Sally Potter's new film "The Party " is 71 minutes long.

That fact alone shouldn't necessarily be a selling point — stories need as long as they need — but when superhero movies and comedies regularly extend well past the two-hour mark, it's hard not to appreciate the restraint.

And it is a rich and layered 71 minutes that Potter spends, in black and white, with a group of highly educated and highly dysfunctional people gathering for an intimate dinner party at Janet (Kristen Scott Thomas) and Bill's (Timothy Spall) London house to celebrate Janet's appointment as the shadow minister for health.

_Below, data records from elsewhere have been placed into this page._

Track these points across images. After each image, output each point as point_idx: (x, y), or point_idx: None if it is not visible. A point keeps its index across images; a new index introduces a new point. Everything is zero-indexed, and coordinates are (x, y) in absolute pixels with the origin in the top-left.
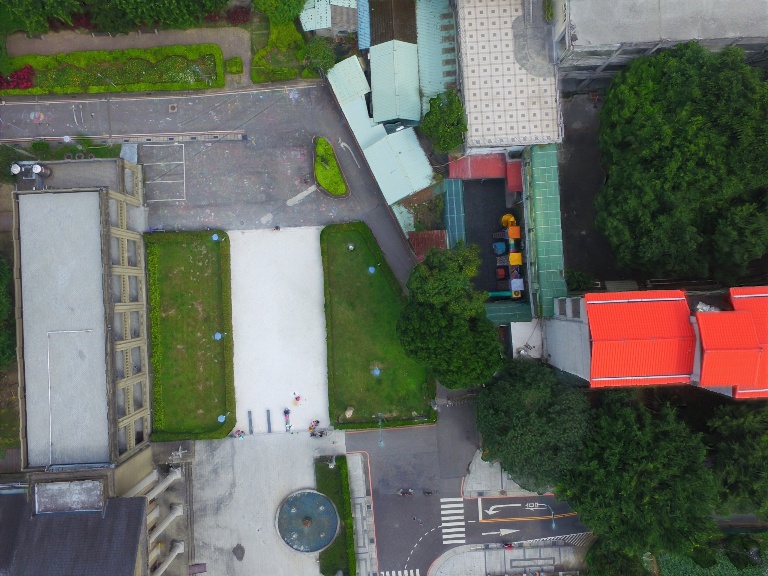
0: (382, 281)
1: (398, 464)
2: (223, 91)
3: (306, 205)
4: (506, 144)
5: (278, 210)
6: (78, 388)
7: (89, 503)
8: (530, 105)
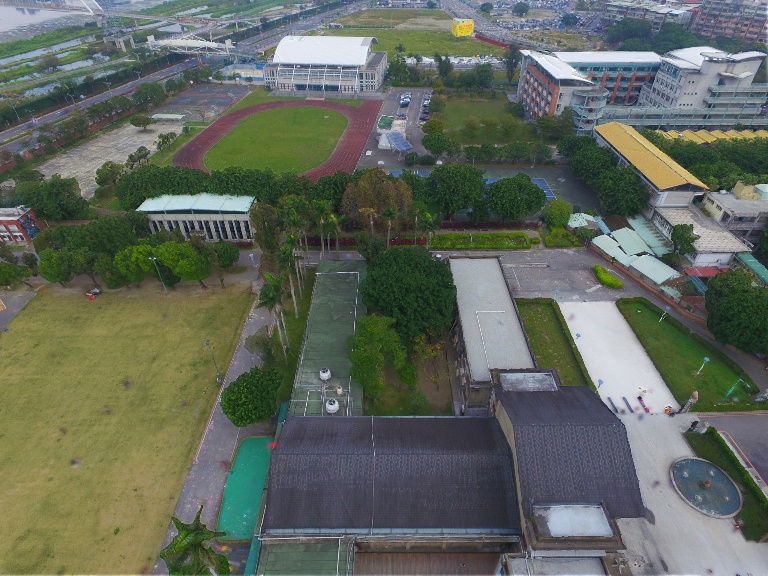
0: (670, 328)
1: (761, 442)
2: (529, 250)
3: (599, 292)
4: (721, 251)
5: (581, 294)
6: (502, 339)
7: (543, 389)
8: (722, 240)
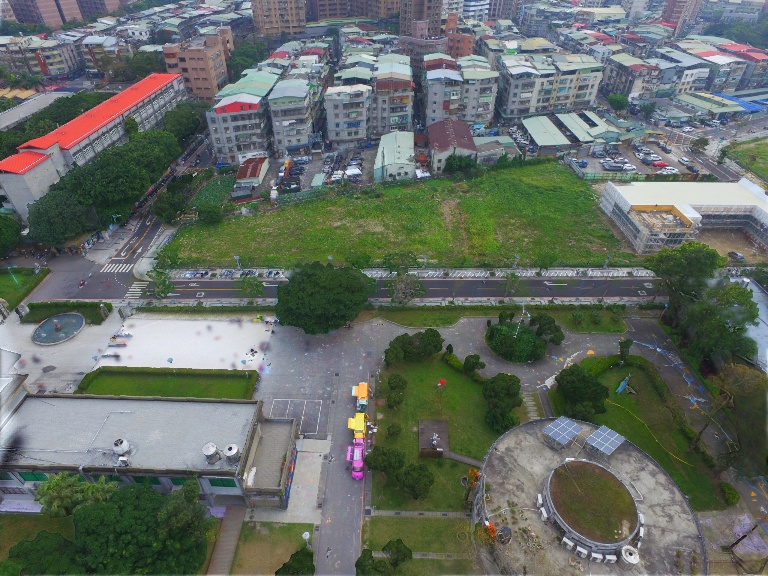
0: None
1: None
2: None
3: None
4: None
5: None
6: None
7: None
8: None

You know going in that things are going to spiral out of control. The first shot is of Janet, distressed and disheveled, pointing a small handgun at a mystery person on the other side of the door (and, essentially the viewing audience). Then the film jumps back to the beginning of the evening and you spend the dizzying duration watching the well-heeled crowd unravel.

It's a delightful grouping of actors, including Patricia Clarkson as a cynical and blunt American, April, and Bruno Ganz as her German husband Gottfried (who April informs the group early on that she is separating from). There is Martha (Cherry Jones), a cool and collected women's studies professor, and her pregnant, emotional, and slightly neglected partner Jinny (Emily Mortimer). And then there is Tom (Cillian Murphy), a skittish banker who arrives last and without his wife, who he says is stuck at work and will arrive later which sounds more and more like a lie the more he repeats it. Then he immediately heads to the bathroom to do a few lines of cocaine.

Bill, too, is acting strange. He's almost catatonic as guests start to arrive, seated in a chair in the middle of the living room and limply holding a glass of wine, but Janet is too busy to notice between cooking her elaborate canapés in the kitchen and juggling incessant texts and phone calls from someone she is clearly having an affair with.

Potter follows various characters throughout the evening, sometimes overlapping action and dialogue of different scene partners. Each of the five characters gets their own arc and crisis of conscience and moment of release too — something you can't say of many movies.

While it is wickedly funny and deft, this crowd is also not one you'd clamor for the company of for any extended amount of time. But, it is a fun experiment to be a fly on the wall for this bizarre night — a little dinner theater canapé that'll make you laugh and think and be grateful (hopefully) that your friends aren't this kooky.  By the end, you're ready to call it night too.

And, in the spirit of Potter's lean film, we'll keep this review briefer than usual too.

"The Party," a Roadside Attractions release, is rated R by the Motion Picture Association of America "for language and drug use." Running time: 71 minutes. Three stars out of four.